On Sunday she would have been ninety, but God had other plans for her. She has been gone almost four months from this earth and I miss her dearly. However, the body cannot last forever. When I look back over the time that she was here she must have seen so many horrible, fantastic, and wonderful things. She was around for Lindbergh and the flight across the Atlantic, WWII, and the horrors of Hiroshima and Nagasaki. She took a ferry for the fair at Treasure Island. In her lifetime she was able to travel by train, propeller airplane, jet plane, and helicopter.

Although she did not quite understand the change in technology. She listened to records on her Grandma's Victrola and later she had a hi-fi. She did not know the purpose of a boom box or an iPod. When I was young we had to a crank up our telephone to get an operator because we had a party line. When we moved to California we had a regular phone and no party line. A cell phone was something that Mom never longed for in her life. She first typed on a manual typewriter and then an electric one. She could never learn how to master a computer. However, she did love to look at pictures of her great-grandchildren stored on her Granddaughter's iPhone.

When I think back on her life my Mom was not a thing oriented person. She did not need things to make herself happy. The thing that made her happy was her family. Dinner was always ready before Daddy came home from work. We were always clean and well fed. For her, that was the most important thing that a wife could do. She spent hours trying, unsuccessfully, to make ladies out of her daughters who really liked running instead of sitting still. We did not fit the mold for the girls of our era. Poofy dresses were itchy forms of torture that we were forced to wear on special occasions. We wanted to wear jeans and play with the neighbor's goats.

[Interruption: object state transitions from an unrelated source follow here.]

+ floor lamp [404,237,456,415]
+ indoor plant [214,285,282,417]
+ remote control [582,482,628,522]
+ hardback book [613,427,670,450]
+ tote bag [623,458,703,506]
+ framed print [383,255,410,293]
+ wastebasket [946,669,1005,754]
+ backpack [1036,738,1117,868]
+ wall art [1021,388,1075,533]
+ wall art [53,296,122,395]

After Dad died, we moved to California and Mom still clung to the possibility that we could be transformed into ladies. Etiquette lessons and then dancing lessons were supposed to turn the country girls into debutantes. No luck!! Even though television showed that girls were supposed to wear dresses and act helpless neither one of us was willing to act weak in front of a boy.

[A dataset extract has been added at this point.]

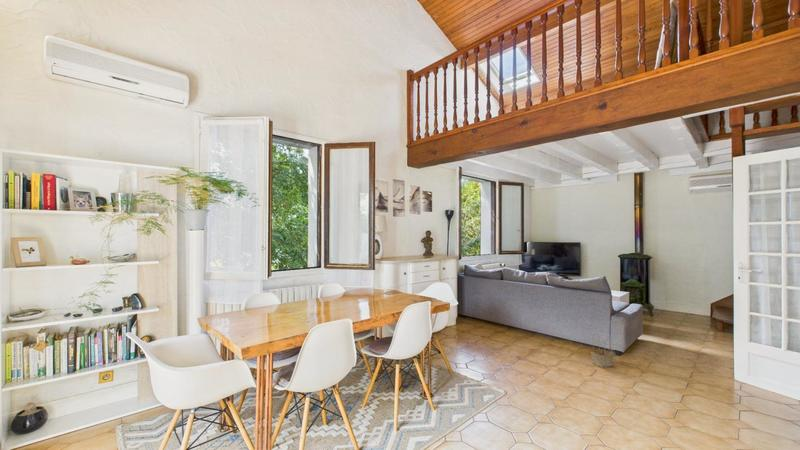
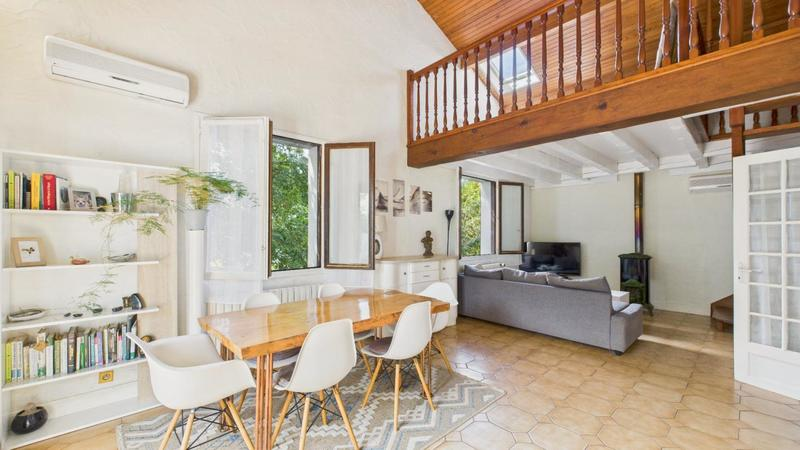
- basket [590,332,614,368]
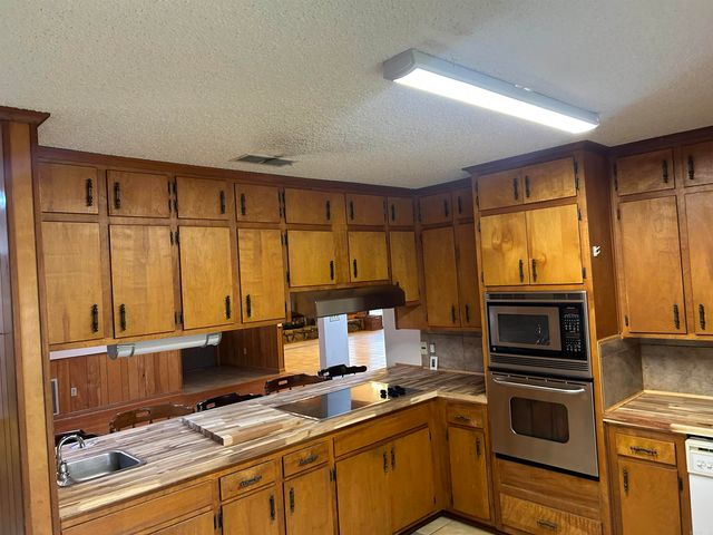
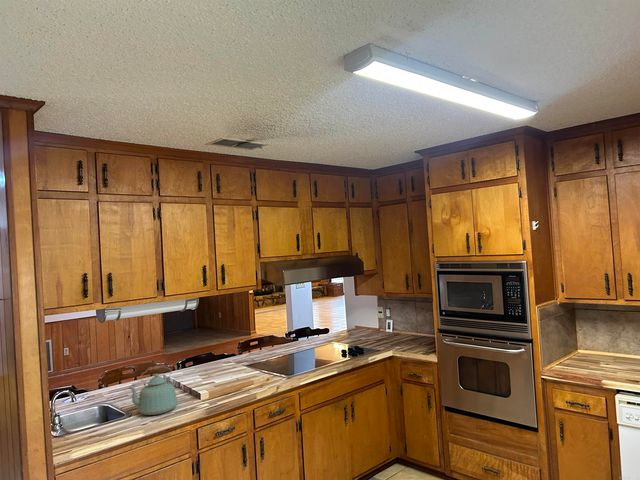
+ kettle [128,364,179,416]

I will never forget when my Aunt found out that I had actually dared to beat a young man who was my date in bowling. She said he would never ask me out again. Well, she was wrong, he married me. My sister was one of the first women to work for PG&E as part of their work crew. She learned how to use a jack hammer and climb a pole. She was doing very unladylike things. The sixties were a time when women chose to break the mold. Neither my Aunt nor Mom quite understood the concept of the "glass ceiling" even though my Aunt was a businesswoman all her life and Mom had to support us as a secretary. However, Mom was proud that my sister and I were the first to go to college and finish with a degree.

And even though she may have been very Victorian in many of her practices, she was a big supporter of Hillary Clinton. She was so disappointed when she decided not to continue running for President. She felt that Gay marriage was just fine, what mattered most of all was that two people loved each other. Mom even supported the use of medical marijuana. After watching her own sister die of cancer of the jaw she knew what pain looked like and did not want anyone to suffer. Yes, my Mom was a very wise woman who learned many lessons in her lifetime. The lessons she taught us are more valuable than any degree. Love your family, wish no harm to anyone, and if you think there is no God look at a sparrow because Man could never create anything so intricate.